A Canadian business is actually considered small if it employs under 100 workers, and that might give you an idea of where some of the earlier legislation came from. As I said, the OECD says that a small firm is fewer than 50 employees and micro-enterprises up to 10. The ILO—which, as I have said here before, can hardly be seen as an economically conservative organisation—says that small firms are considered to be those with fewer than 50 employees, and it puts an upper limit of 200 on a medium sized business. The World Bank goes for a turnover of about A$15½ million and fewer than 50 employees. We could go on and on.
In the US they have gone for a somewhat more complicated system which recognises that some businesses may have a lot of employees but not a lot of capacity. A highly labour intensive business such as a factory, a milk bar or a sandwich shop might employ a lot more people than, for instance, an IT organisation which has much higher turnover, much fewer staff. So for a small business in the US they work on the sort of business. For most manufacturing and mining industries, up to 500 employees and a turnover of about A$11 million is considered a small business. It goes on: for wholesale traders, they work on a definition of under 100 employees and with annual receipts below A$52 million. They have tailored the cloth to suit the type of business—certainly not something we have done here.

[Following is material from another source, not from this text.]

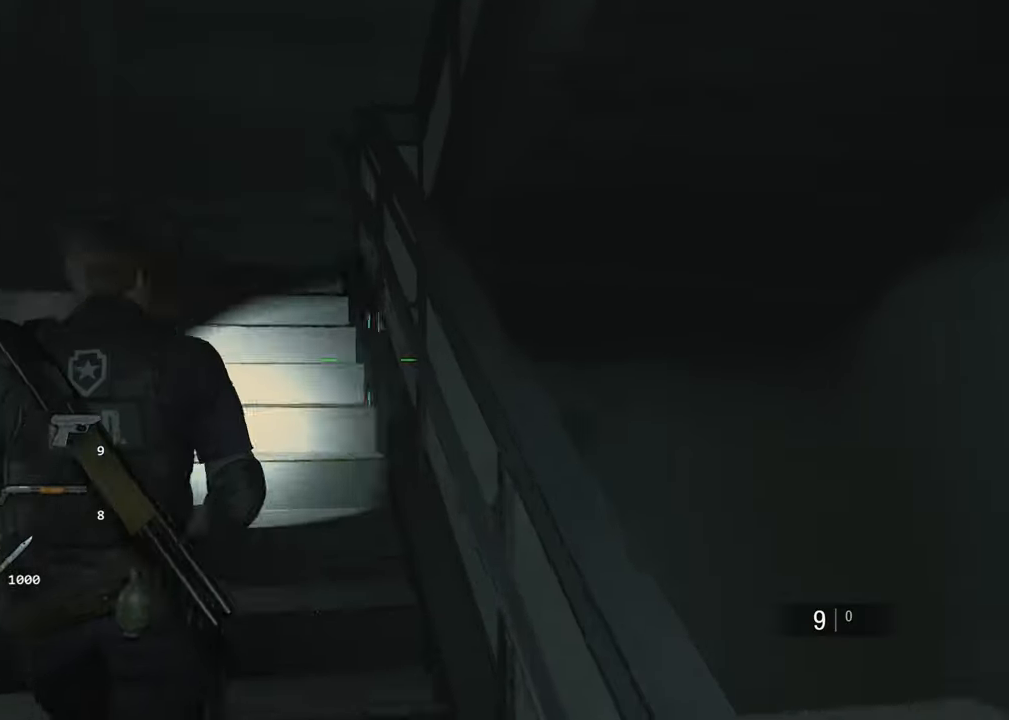
{"keys": ["shift", "w"], "mouse": [], "events": []}
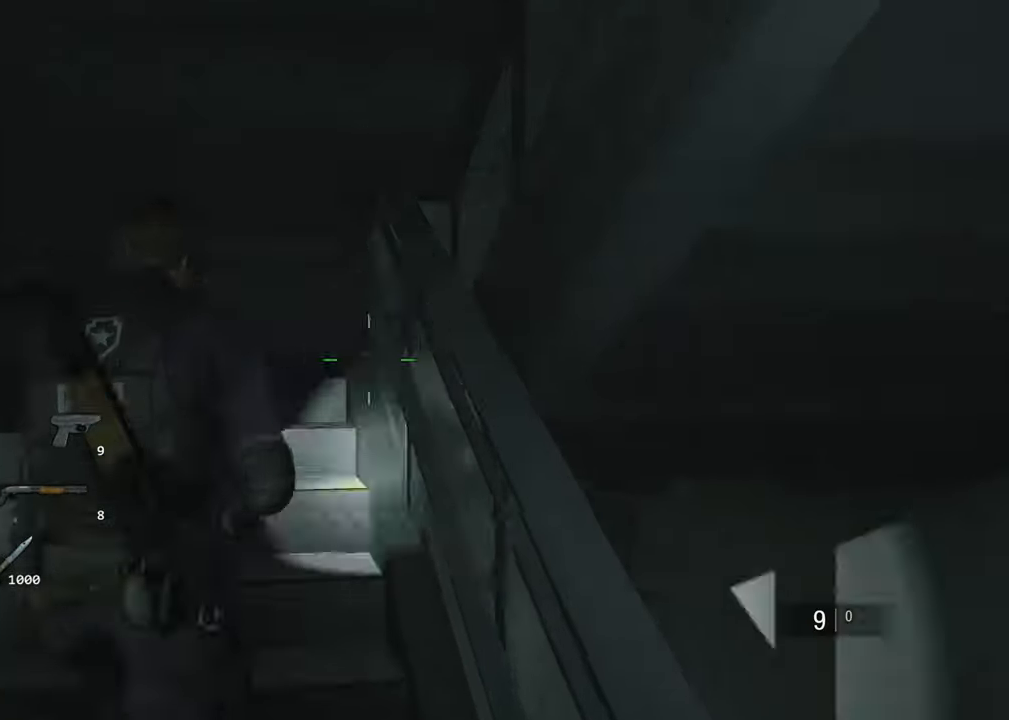
{"keys": ["shift", "w"], "mouse": [], "events": []}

Industry Canada, as I pointed out, says that a small business is any business with fewer than 100 employees and a medium business works on 100 to 500 employees—vastly different from the figures that we have here. We have worked on the basis that we think we can improve this legislation by proposing that it move to 25 full-time employees, not 15 head count. I suggest that 15 head count does not represent the sort of business that has the capacity to understand regulation and spend their time worrying about the legal side of how to undertake a dismissal—not ‘fairly’ but according to the rules, which is far more what it is about. The vast majority of employers would wish to dismiss someone simply because they do not suit the job; they would wish to dismiss them fairly. But if they do not tick all the right boxes at all the right times, they can end up being subject to the sorts of prosecutions and costs that Senator Abetz talked about before.

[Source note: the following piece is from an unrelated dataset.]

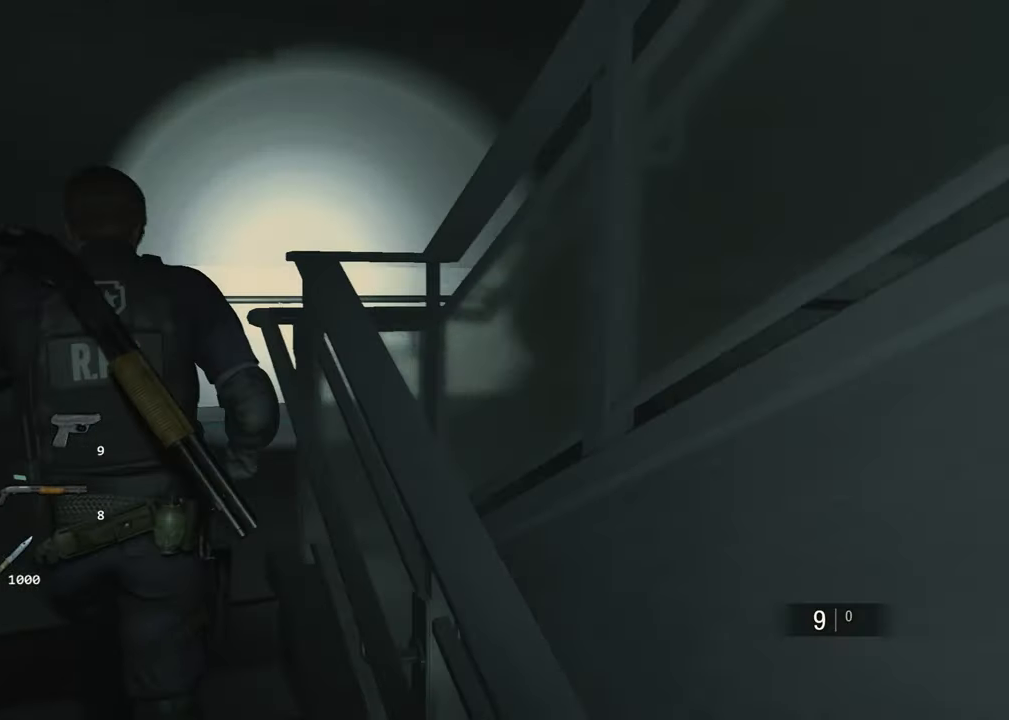
{"keys": ["shift", "w"], "mouse": [], "events": []}
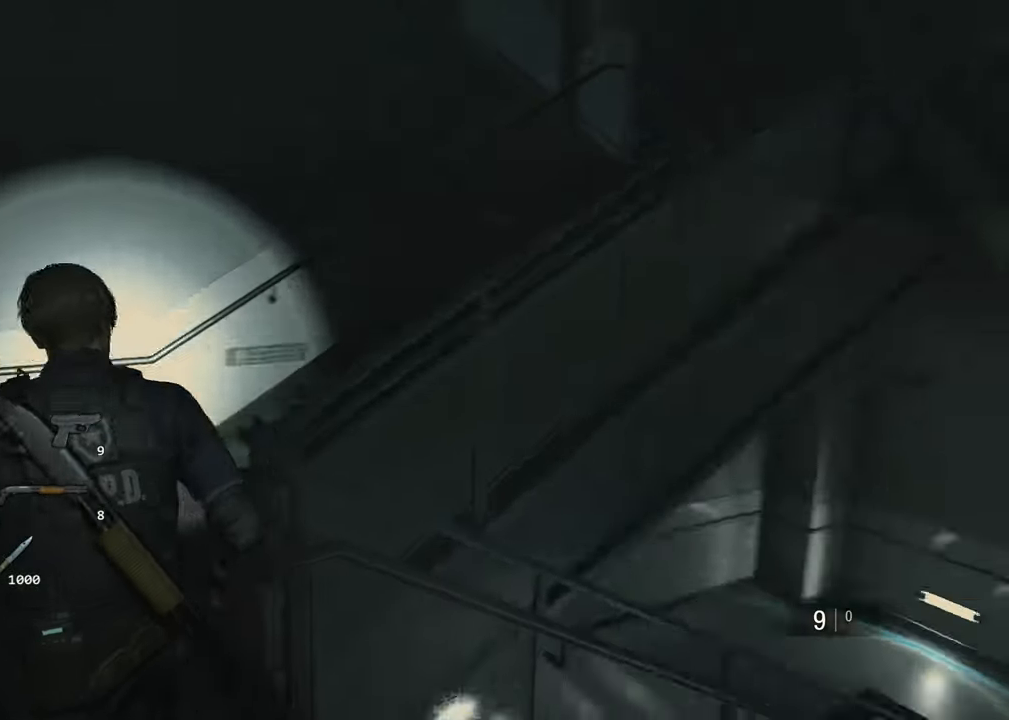
{"keys": ["a", "shift", "w"], "mouse": [], "events": [[433, "a", "down"]]}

I think that if this government wants to persist with going for an unfair dismissal exemption limit of 15 head count they should just come clean. Why do they not just honestly say, ‘We want to get rid of the unfair dismissal exemptions altogether’? When you get down to a head count of 15, you are talking about busy milk bars, sandwich bars and other organisations that might have two or three full-time employees—perhaps even husband and wife—and a lot of casuals coming in to help out. These are not the sorts of organisations that have the resources and the capacity. This government does not really care about whether businesses have resources or capacity to undertake the technical aspects of meeting unfair dismissal requirements; what they really care about is making the playing field as uneven as possible for small business. Why not just be honest and say, ‘We want to get rid of the exemption altogether; we want everyone to be immediately liable to meet the unfair dismissal provisions’?